Bikes: 2002 Mercian Vincitore, 1982 Mercian Colorado, 1976 Puch Royal X, 1973 Raleigh Competition, 1971 Gitane Tour de France and others

Originally Posted by shinnen
Hi mooney,
I really can't tell you much about the wheels. It's a vingate circa 1970s roadbike with 27 x 1.25 inches wheels. That's about it. I thought it would be fairly easy for members, who ride this bike (or facsimile) to chime in on what psi they find most comfortable; what they would not go below and what they would not go above. I weight about 170 lbs (I'm not sure what the bike weighs). Comfort is high on my agenda. I won't be going long distances, just tooling around the local area, no highways, my balance isn't what it was 50 years ago.
..... john
My quick and dirty suggestion - for '70s era bikes with 27 x 1 1/4-in tires, I assume the rims will be straight-walled and without hook beads. So you want wire-bead tires, not kevlar, and the old classical, canonical 70 lbs psi just seems to be a sweet spot.

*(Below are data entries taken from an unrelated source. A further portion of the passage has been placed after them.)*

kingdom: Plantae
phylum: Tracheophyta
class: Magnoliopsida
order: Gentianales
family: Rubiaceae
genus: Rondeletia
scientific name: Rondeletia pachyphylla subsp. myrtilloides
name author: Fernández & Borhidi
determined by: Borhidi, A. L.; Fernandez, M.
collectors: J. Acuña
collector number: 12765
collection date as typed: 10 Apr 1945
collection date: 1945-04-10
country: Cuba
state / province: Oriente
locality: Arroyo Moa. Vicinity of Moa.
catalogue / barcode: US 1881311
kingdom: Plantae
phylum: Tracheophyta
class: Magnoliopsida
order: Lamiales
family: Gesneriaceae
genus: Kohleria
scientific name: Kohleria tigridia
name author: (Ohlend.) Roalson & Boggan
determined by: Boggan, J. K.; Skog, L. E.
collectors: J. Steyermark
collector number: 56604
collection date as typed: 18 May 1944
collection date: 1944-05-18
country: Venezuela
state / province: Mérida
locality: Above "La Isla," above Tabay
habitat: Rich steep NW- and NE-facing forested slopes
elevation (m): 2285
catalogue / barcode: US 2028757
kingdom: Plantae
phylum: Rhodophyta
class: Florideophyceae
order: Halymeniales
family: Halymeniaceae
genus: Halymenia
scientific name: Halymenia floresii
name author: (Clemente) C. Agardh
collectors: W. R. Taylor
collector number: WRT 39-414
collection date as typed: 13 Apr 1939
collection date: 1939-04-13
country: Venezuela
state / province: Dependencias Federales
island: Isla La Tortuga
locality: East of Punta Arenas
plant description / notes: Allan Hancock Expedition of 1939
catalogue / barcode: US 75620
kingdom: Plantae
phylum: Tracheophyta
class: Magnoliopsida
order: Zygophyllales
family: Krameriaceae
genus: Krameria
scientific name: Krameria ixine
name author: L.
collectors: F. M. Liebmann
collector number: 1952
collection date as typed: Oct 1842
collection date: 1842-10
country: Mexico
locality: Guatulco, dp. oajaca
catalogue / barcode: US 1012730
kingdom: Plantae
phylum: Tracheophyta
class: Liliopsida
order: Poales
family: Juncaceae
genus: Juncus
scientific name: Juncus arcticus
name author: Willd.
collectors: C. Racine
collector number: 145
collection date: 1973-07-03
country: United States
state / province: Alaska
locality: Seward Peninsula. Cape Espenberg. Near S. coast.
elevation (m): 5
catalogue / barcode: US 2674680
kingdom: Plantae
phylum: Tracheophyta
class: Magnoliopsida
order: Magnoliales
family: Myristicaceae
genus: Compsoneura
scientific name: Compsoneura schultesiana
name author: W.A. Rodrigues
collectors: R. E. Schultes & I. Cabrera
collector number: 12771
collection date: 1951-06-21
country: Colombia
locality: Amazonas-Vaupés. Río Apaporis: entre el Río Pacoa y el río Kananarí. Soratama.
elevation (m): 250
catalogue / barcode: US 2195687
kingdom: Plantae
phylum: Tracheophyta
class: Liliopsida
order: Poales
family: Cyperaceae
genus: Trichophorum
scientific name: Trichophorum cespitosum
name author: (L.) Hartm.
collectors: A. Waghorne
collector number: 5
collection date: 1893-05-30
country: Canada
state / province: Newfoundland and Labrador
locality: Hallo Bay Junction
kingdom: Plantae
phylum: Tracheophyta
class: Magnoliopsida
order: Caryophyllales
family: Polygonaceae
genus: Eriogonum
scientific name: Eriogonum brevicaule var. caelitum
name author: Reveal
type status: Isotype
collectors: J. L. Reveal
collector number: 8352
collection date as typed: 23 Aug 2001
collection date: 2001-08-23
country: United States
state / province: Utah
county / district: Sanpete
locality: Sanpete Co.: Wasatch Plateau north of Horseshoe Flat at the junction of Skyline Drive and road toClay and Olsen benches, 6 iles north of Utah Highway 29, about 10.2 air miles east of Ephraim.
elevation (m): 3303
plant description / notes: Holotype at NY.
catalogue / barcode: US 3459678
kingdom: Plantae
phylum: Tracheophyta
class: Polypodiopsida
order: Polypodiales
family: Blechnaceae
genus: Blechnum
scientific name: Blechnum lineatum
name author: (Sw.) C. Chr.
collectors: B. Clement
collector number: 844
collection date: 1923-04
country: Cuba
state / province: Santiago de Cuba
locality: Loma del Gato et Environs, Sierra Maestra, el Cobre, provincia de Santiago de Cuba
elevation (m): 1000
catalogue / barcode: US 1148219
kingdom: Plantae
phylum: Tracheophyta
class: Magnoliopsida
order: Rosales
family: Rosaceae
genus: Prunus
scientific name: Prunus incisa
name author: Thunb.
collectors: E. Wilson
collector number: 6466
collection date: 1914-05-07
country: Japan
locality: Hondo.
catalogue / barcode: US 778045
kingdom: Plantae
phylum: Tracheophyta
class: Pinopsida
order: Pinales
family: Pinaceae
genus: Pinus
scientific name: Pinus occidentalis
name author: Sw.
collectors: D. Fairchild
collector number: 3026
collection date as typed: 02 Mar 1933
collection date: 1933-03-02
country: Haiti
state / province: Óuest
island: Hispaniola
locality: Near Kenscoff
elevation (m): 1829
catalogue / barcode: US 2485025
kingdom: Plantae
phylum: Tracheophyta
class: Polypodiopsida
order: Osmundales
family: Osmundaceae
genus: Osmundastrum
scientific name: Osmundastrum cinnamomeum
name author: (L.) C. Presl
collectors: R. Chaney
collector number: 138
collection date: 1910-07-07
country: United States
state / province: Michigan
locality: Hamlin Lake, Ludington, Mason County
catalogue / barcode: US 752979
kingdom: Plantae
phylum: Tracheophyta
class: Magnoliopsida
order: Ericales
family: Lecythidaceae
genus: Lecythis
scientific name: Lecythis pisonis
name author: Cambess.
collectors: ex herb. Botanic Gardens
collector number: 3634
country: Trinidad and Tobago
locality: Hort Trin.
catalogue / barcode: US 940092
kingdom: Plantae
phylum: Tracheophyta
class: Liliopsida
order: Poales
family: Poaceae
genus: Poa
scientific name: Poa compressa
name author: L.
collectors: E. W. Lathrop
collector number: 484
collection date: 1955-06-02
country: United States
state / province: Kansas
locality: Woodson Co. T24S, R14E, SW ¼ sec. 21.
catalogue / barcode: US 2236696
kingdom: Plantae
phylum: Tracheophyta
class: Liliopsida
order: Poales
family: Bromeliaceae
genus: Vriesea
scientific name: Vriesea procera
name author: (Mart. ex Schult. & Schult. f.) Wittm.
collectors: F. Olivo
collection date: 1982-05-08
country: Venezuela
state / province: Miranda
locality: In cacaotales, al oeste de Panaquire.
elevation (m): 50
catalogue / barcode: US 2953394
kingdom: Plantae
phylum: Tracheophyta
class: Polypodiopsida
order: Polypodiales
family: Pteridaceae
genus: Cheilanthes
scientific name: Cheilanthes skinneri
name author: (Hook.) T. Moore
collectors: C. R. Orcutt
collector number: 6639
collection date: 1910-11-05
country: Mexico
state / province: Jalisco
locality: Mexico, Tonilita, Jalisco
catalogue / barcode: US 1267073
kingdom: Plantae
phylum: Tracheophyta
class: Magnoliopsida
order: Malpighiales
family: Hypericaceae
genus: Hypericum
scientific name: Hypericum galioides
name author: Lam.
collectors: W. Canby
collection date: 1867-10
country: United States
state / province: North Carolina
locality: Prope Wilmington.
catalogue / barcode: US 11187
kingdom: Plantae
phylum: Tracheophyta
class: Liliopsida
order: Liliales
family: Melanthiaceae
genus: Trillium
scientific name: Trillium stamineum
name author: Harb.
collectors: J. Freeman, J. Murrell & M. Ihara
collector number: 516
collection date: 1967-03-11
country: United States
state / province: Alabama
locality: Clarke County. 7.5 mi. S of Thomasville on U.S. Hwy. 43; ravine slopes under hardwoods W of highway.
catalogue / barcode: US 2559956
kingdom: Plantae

I rediscovered this during my first Clunker Challenge 100 in 2016, when I realized that riding the battered '75 Motobecane Grand Touring with cheap 27-in tires on basic old Weinmann rims wasn't any slower for me than riding much pricier, cooler bikes.

That said, I use this Berto-based calculator - but then wind up running both tires at the rear pressure, as I spend enough time standing on the bike pushing a 70-in fixed-gear that the lower pressure in front doesn't work for me.